INNOROBOHACK (Innopolis, November 30 - December 1, 2019)
Experts from the Center for Technology of Components of Robotics and Mechatronics of a Russian IT university together with JSC NPO Android Technika and JSC NIIAS (JSC Russian Railways) prepared tasks for two tracks - anthropomorphic robotics and autonomous transport.
1. Anthropomorphic robotics.
Robot capturing and moving an object in a simulator environment.
The task is to perform the Fedor robotic complex actions in the simulator environment at the ISS station. The image obtained from the cameras of the physical sample of the robotic complex must be obtained using the mjpeg protocol, processed and the control effect on the robot transmitted using the control protocol.
The operator can control the engines responsible for the movement of manipulator modules, head and case. Motor control is possible by position or by moment. The pedipulatory modules are fixed and cannot be controlled.
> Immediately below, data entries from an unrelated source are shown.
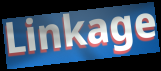
Linkage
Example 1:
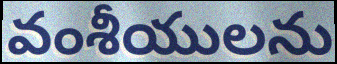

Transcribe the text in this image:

వంశీయులను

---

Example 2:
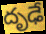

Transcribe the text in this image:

దృఢే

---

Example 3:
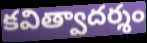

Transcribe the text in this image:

కవిత్వాదర్శం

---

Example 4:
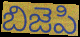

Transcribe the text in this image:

బిజెపి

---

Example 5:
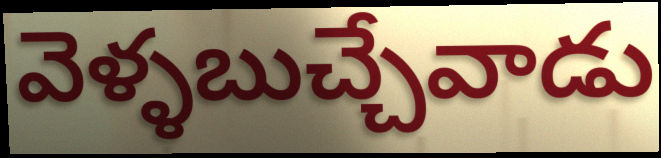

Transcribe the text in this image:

వెళ్ళబుచ్చేవాడు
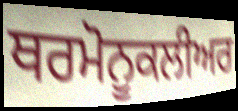
ਥਰਮੋਨੂਕਲੀਅਰ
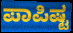
ಪಾಪಿಷ್ಟ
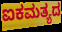
ಐಕಮತ್ಯದ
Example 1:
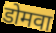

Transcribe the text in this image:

डोमवा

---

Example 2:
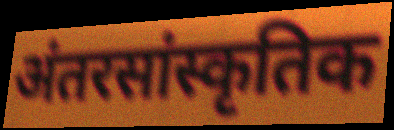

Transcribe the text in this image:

अंतरसांस्कृतिक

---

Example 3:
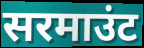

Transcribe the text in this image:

सरमाउंट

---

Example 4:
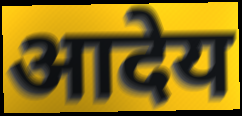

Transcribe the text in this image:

आदेय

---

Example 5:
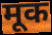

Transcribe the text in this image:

मूक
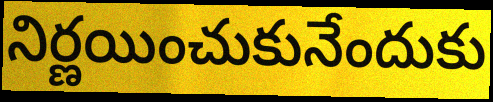
నిర్ణయించుకునేందుకు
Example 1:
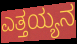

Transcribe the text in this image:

ಎತ್ತಯ್ಯನ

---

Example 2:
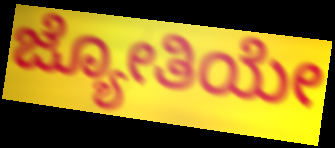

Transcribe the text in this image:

ಜ್ಯೋತಿಯೇ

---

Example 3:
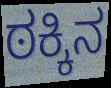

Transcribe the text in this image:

ಠಕ್ಕಿನ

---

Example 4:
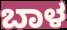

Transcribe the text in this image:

ಬಾಳ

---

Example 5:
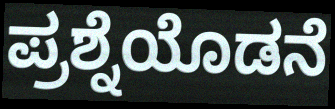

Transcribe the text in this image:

ಪ್ರಶ್ನೆಯೊಡನೆ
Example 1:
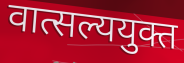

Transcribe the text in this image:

वात्सल्ययुक्त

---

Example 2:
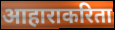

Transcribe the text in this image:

आहाराकरिता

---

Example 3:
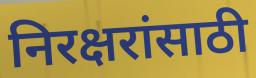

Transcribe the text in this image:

निरक्षरांसाठी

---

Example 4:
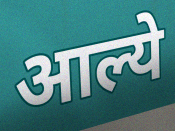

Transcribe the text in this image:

आल्ये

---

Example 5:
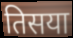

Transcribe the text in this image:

तिसया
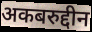
अकबरुद्दीन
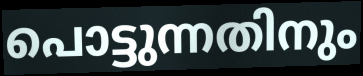
പൊട്ടുന്നതിനും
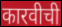
कारवीची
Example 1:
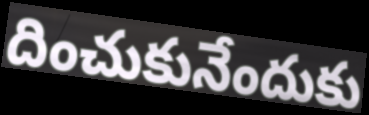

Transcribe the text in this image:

దించుకునేందుకు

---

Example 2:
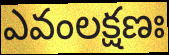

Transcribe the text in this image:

ఎవంలక్షణః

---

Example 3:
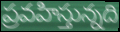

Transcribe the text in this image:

ప్రవహిస్తున్నది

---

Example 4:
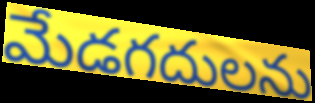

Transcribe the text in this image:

మేడగదులను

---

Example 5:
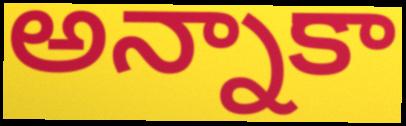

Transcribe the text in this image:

అన్నాకా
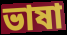
ভাষা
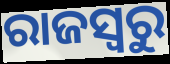
ରାଜସ୍ୱରୁ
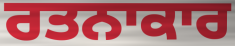
ਰਤਨਾਕਾਰ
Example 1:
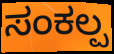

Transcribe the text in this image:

ಸಂಕಲ್ಪ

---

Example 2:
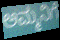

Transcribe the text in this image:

ಅಮ್ಮನಿಗೆ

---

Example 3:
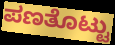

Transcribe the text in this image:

ಪಣತೊಟ್ಟು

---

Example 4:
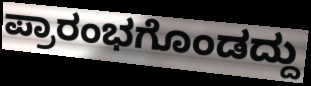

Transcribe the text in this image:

ಪ್ರಾರಂಭಗೊಂಡದ್ದು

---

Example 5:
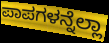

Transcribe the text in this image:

ಪಾಪಗಳನ್ನೆಲ್ಲಾ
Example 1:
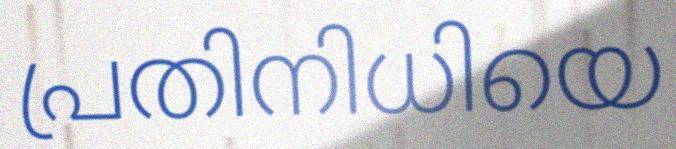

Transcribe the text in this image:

പ്രതിനിധിയെ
To complete the task, it is necessary to make manipulator modules of the robotic complex move a given object located in the field of view of the cameras of the head module to the specified area of space.
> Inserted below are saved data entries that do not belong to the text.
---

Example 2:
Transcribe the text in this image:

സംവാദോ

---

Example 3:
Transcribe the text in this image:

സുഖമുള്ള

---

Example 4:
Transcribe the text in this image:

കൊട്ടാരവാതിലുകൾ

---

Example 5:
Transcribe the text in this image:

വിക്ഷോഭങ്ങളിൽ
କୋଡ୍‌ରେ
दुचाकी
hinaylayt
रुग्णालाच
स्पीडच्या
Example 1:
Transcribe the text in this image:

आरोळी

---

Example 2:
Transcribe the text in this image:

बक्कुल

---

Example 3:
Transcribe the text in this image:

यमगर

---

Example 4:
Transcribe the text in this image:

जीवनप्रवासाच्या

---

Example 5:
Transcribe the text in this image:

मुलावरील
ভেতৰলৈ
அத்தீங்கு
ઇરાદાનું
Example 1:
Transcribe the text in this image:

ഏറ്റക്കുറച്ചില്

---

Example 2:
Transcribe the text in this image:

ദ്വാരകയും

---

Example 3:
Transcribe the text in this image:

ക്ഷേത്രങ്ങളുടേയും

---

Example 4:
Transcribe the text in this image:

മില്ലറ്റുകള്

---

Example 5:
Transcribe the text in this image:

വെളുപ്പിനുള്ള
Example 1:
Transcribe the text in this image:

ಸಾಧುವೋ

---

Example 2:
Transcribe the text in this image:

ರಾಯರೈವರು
In the course of the task, it is required to carry out the capture and movement of an object in several locations. Participants can have completely different skills, preferably knowledge of the basic deep learning frameworks, experience with computer vision tasks and reinforced learning.
2. Autonomous transport.
Determination of rail track by deep learning methods.
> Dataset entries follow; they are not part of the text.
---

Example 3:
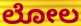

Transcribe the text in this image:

ಲೋಲ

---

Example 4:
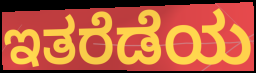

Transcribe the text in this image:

ಇತರೆಡೆಯ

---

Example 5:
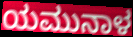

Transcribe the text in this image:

ಯಮುನಾಳ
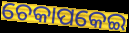
ଚେକାପକେଇ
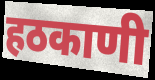
हठकाणी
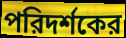
পরিদর্শকের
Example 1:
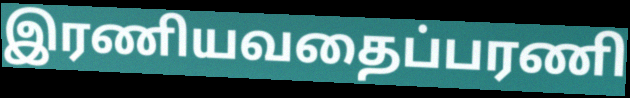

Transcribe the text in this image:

இரணியவதைப்பரணி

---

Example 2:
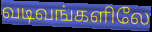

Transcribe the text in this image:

வடிவங்களிலே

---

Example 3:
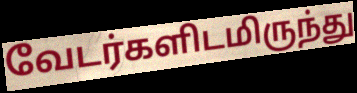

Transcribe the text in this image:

வேடர்களிடமிருந்து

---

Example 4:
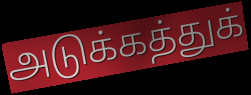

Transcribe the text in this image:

அடுக்கத்துக்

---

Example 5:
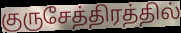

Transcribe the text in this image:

குருசேத்திரத்தில்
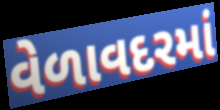
વેળાવદરમાં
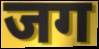
जग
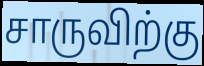
சாருவிற்கு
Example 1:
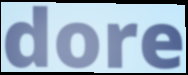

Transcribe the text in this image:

dore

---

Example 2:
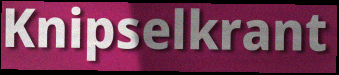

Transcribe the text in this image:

Knipselkrant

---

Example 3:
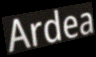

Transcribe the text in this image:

Ardea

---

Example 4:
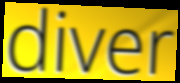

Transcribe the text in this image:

diver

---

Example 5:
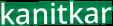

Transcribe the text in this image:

kanitkar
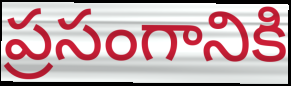
ప్రసంగానికి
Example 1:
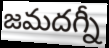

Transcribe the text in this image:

జమదగ్నీ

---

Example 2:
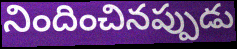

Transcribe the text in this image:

నిందించినప్పుడు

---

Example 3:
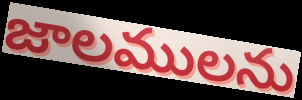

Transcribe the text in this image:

జాలములను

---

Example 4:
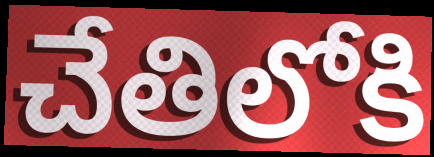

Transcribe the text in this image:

చేతిలోకి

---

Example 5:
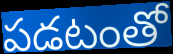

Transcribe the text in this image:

పడటంతో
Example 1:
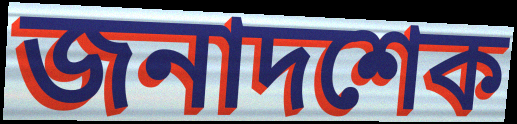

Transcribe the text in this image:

জনাদশেক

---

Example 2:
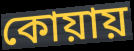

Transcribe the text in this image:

কোয়ায়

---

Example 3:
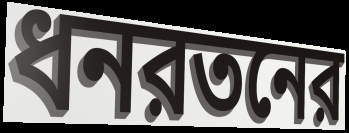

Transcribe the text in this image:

ধনরতনের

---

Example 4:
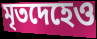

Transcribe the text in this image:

মৃতদেহেও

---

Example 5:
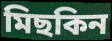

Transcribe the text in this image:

মিছকিন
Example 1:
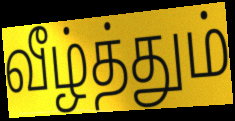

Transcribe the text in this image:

வீழ்த்தும்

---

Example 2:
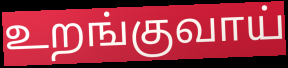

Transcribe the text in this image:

உறங்குவாய்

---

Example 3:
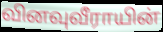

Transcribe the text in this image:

வினவுவீராயின்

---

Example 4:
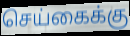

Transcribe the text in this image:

செய்கைக்கு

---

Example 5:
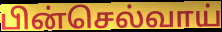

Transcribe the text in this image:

பின்செல்வாய்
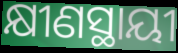
କ୍ଷୀଣସ୍ଥାୟୀ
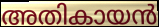
അതികായൻ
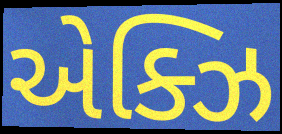
એક્ઝિ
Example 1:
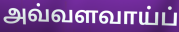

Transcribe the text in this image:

அவ்வளவாய்ப்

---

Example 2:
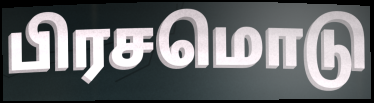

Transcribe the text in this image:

பிரசமொடு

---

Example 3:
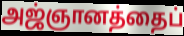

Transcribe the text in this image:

அஜ்ஞானத்தைப்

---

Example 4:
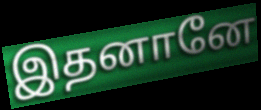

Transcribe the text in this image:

இதனானே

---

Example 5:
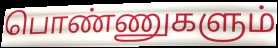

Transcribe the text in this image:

பொண்ணுகளும்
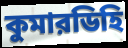
কুমারডিহি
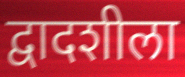
द्वादशीला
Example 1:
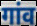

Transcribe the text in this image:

गांव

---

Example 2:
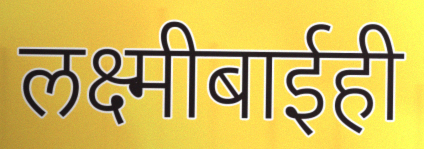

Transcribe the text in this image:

लक्ष्मीबाईही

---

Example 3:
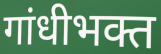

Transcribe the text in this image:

गांधीभक्त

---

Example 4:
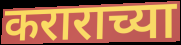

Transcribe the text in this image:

कराराच्या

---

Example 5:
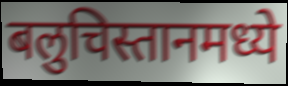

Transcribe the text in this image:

बलुचिस्तानमध्ये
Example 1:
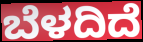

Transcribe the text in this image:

ಬೆಳದಿದೆ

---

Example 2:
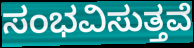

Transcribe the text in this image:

The goal is to develop a technology for automated control of the train without the participation of the driver. One of the key tasks for achieving this goal is the task of searching for a rail track using data provided by machine vision cameras.
The task of semantic segmentation is quite popular and did not pass our project. It is the search for the route of the train in the future that allows you to identify areas of interest for the detection of infrastructure.
Participants are provided with a dataset consisting of more than 4,000 manually marked railroad tracks of the Moscow Central Ring, obtained using a front camera mounted on the front of the locomotive. Binary image masks are used as annotations.
To evaluate the quality of the algorithms, we recommend using a metric recognized in the international community when solving problems of semantic segmentation - IoU. Participants can have completely different skills, preferably knowledge of the main deep learning frameworks, experience with computer vision tasks.
The prize fund of the hackathon is 360,000 rubles.
Applications are accepted until November 29 from teams of 2-5 people. Within 48 hours, participants will have to develop a product prototype in one of the selected areas. Mentors and experts from customer companies are involved in the development. After this, the teams will present their decisions to an expert jury.
The winners of each direction will receive 100,000 rubles for 1st place, 50,000 rubles for 2nd place, and 30,000 rubles for 3rd place.